The other evening, I watched David Attenborough's one-hour programme Extinction, The Facts on BBC 1, and was once again appalled by the stark reality that it is the greed of a few individuals, driving monolithic companies, that is destroying the Earth and the lives of their 7.8bn fellow humans.
They seek wealth beyond their capacity to ever spend and fritter it away on personal vainglory. But if Earth burns, we all burn and, too late we learn the climactic lesson that greed profits nobody. Some philanthropists, like George Soros, a Jewish-Hungarian billionaire, spend their personal fortune supporting freedom of expression, accountable government, and societies promoting justice and equality. They are targeted by Trump and other hard right-wing exponents.

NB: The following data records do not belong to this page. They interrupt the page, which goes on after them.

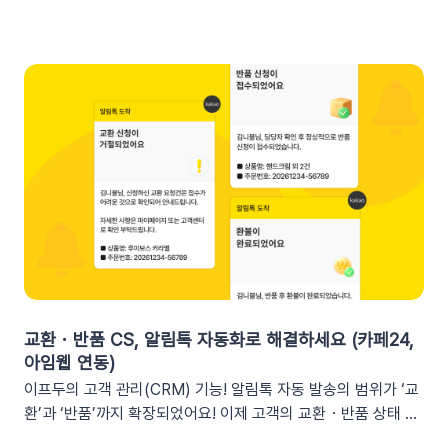
수를 입력했다면 테스트 발송 메시지에도 [쿠폰명]으로 표시됩니
프두 요약 리포트란?사이트의 핵심 성과를 매일, 매주, 매월 단위
다. 반드시 실제 발송을 통하여 쿠폰 정보가 올바르게 표기되는지
로 요약해 원하는 채널로 받아볼 수 있는 기능입니다. 주요 지표:
확인해 주세요. 3. 실무에서 바로 쓰는 쿠폰 데이터 활용 시나리
커머스, 트래픽, 회원 데이터, 인앱 메시지 및 푸시 메시지 성과
오 3가지단순한 쿠폰 안내는 반응이 적어요! 구매 전환율을 높이
등기존 발송 방식: 알림톡, 이메일신규 추가: 슬랙(Slack) 메시지
는 이프두 쿠폰 변수 활용 시나리오를 확인해 보세요. ⌛️ 만료 임
2. 쇼핑몰 운영, 슬랙(Slack) 리포트 연동이 좋은 이유실시간 성
박 긴급 알림쿠폰이 단순히 ‘만료됩니다’라고 알리는 것보다, 구
과 가시성 확보커머스 매출, 트래픽, 회원 데이터 등 핵심 성과를
체적인 [쿠폰명]을 변수로 넣는 것이 고객의 기억을 되살리는데
업무 전용 채널인 슬랙에서 즉시 확인할 수 있습니다. 업무 전용
도움을 줍니다. 오늘이 마감일임을 강조해 즉각적인 사이트 방문
채널을 통한 소통 최적화개인용 메신저인 알림톡(카카오톡)과 달
을 유도하세요. 예시 문구: "OO님, 잊고 계신 [쿠폰명]이 오늘 자
리, 슬랙은 업무에 최적화된 협업 툴입니다. 업무 흐름 안에서 성
정 만료됩니다! 사라지기 전에 꼭 사용하세요”🎉 신규 발급 리마
과를 확인하여 공적인 소통 효율을 높일 수 있습니다.데이터 기반
인드[발급일]을 명시하면 고객은 본인이 언제 이 혜택을 챙겼는
의 의사결정 문화데이터 리포트가 업무 대화 흐름 속에 자연스럽
지 환기하게 됩니다. ‘놓치고 있던 나만의 혜택’이라는 인상을 심
게 공유되어, 팀원 모두가 데이터를 바탕으로 효율적인 의사결정
어주고 쿠폰 사용까지 유도할 수 있어요.예시 문구: "[발급일]에
을 내릴 수 있는 환경을 조성합니다.업무 효율성 및 생산성 극대
신청하신 혜택, 아직 사용 전이시네요.", "[발급일]에 가입하여 받
화별도의 보고서 작성이나 시스템 접속 없이 성과를 파악할 수 있
교환・반품 CS, 알림톡 자동화로 해결하세요 (카페24,
으신 쿠폰이 아직 남아있어요."🎖️ 멤버십 등급 차별화고객마다 다
어, 반복 업무는 줄이고 쇼핑몰의 성장 전략에 집중할 수 있습니
아임웹 연동)
른 등급과 혜택을 [쿠폰명] 변수로 다르게 노출하세요. ‘나만 특
다.3. 슬랙(Slack) 리포트 연동 방법아래 절차에 따라 슬랙 연동
이프두의 고객 관리(CRM) 기능! 알림톡 자동 발송의 범위가 ‘교
별한 혜택을 받는다’는 느낌을 주어 충성 고객의 이탈을 방지하고
을 진행하면 즉시 리포트 수신이 가능합니다. (⏰ 소요 시간 4
환’과 ‘반품’까지 확장되었어요! 이제 고객의 교환・반품 상태 변
재구매를 유도합니다. 예시 문구: "단골 고객 OO님만을 위한 [쿠
분)1단계: 슬랙 알림 앱 만들기📍슬랙 홈페이지에 로그인한 뒤
화를 실시간으로 감지하여 개인화된 알림톡을 자동으로 발송합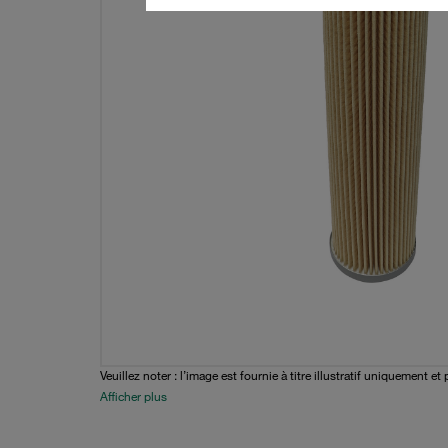
Veuillez noter : l’image est fournie à titre illustratif uniquement et 
Afficher plus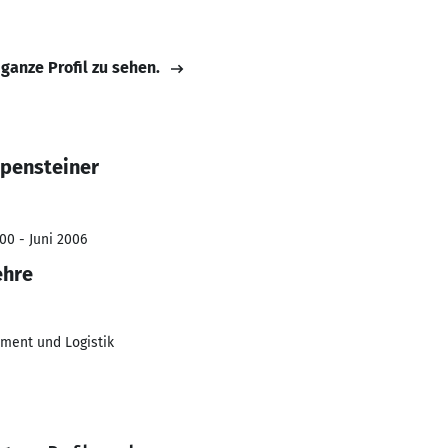
 ganze Profil zu sehen.
pensteiner
00 - Juni 2006
ehre
ment und Logistik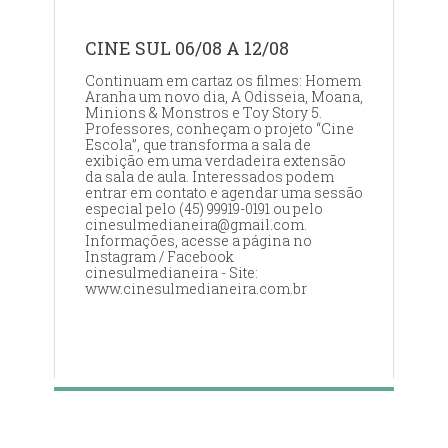
CINE SUL 06/08 A 12/08
Continuam em cartaz os filmes: Homem
Aranha um novo dia, A Odisseia, Moana,
Minions & Monstros e Toy Story 5.
Professores, conheçam o projeto “Cine
Escola”, que transforma a sala de
exibição em uma verdadeira extensão
da sala de aula. Interessados podem
entrar em contato e agendar uma sessão
especial pelo (45) 99919-0191 ou pelo
cinesulmedianeira@gmail.com.
Informações, acesse a página no
Instagram / Facebook
cinesulmedianeira - Site:
www.cinesulmedianeira.com.br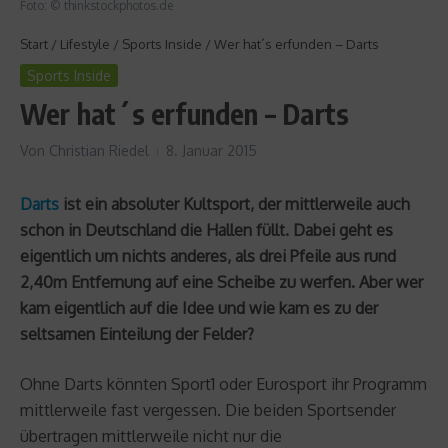
Foto: © thinkstockphotos.de
Start
/
Lifestyle
/
Sports Inside
/
Wer hat´s erfunden – Darts
Sports Inside
Wer hat´s erfunden – Darts
Von
Christian Riedel
8. Januar 2015
Darts
ist ein absoluter Kultsport, der mittlerweile auch
schon in Deutschland die Hallen füllt. Dabei geht es
eigentlich um nichts anderes, als drei Pfeile aus rund
2,40m Entfernung auf eine Scheibe zu werfen. Aber wer
kam eigentlich auf die Idee und wie kam es zu der
seltsamen Einteilung der Felder?
Ohne Darts könnten Sport1 oder Eurosport ihr Programm
mittlerweile fast vergessen. Die beiden Sportsender
übertragen mittlerweile nicht nur die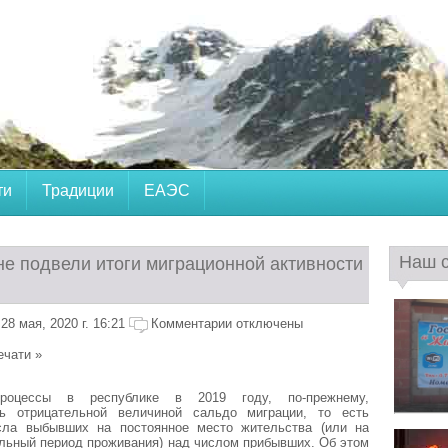
ти
Традиции
ЕАЭС
Наш 
не подвели итоги миграционной активности
8 мая, 2020 г. 16:21
Комментарии отключены
ечати »
процессы в республике в 2019 году, по-прежнему,
сь отрицательной величиной сальдо миграции, то есть
ла выбывших на постоянное место жительства (или на
льный период проживания) над числом прибывших. Об этом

But it is men and women like Soros and Attenborough, now age 94 and still battling to save the planet, who will leave a tangible legacy — if humanity can survive the grasp of that self-serving percentage of humanity. Earth need not be left a burnt-out shell, all the love and genius and godliness of those who lived upon it turned to ashes.
Those who accuse natural scientists of hyperbole and untimely alarm haven't grasped the reality of what is happening to our world. They are 'deniers'. Millions of Americans, either through gullibility or by agenda, followed Trump when, last February, he told them that he knew more about Covid than the scientists. He said "like a miracle, it will disappear overnight", and millions believed him.
In, "the windscreen test" was referred to, as revealing the decline of insects. In a column of January 29, 2018, I said, "A clear windscreen strikes me as a graphic paradigm of a lost world, where the very air teemed with life [...] Now they (the insect multitudes) are gone and won't be returning 'anytime soon'. [...] What, on Earth, have we done?"
Introducing children to nature engenders hope. To teach them about insect life, put a high-backed chair draped with a white sheet in the garden at night, with a light behind it. Insects will roost on the sheet and can be identified and counted. Counts can be compared, night to night, season to season.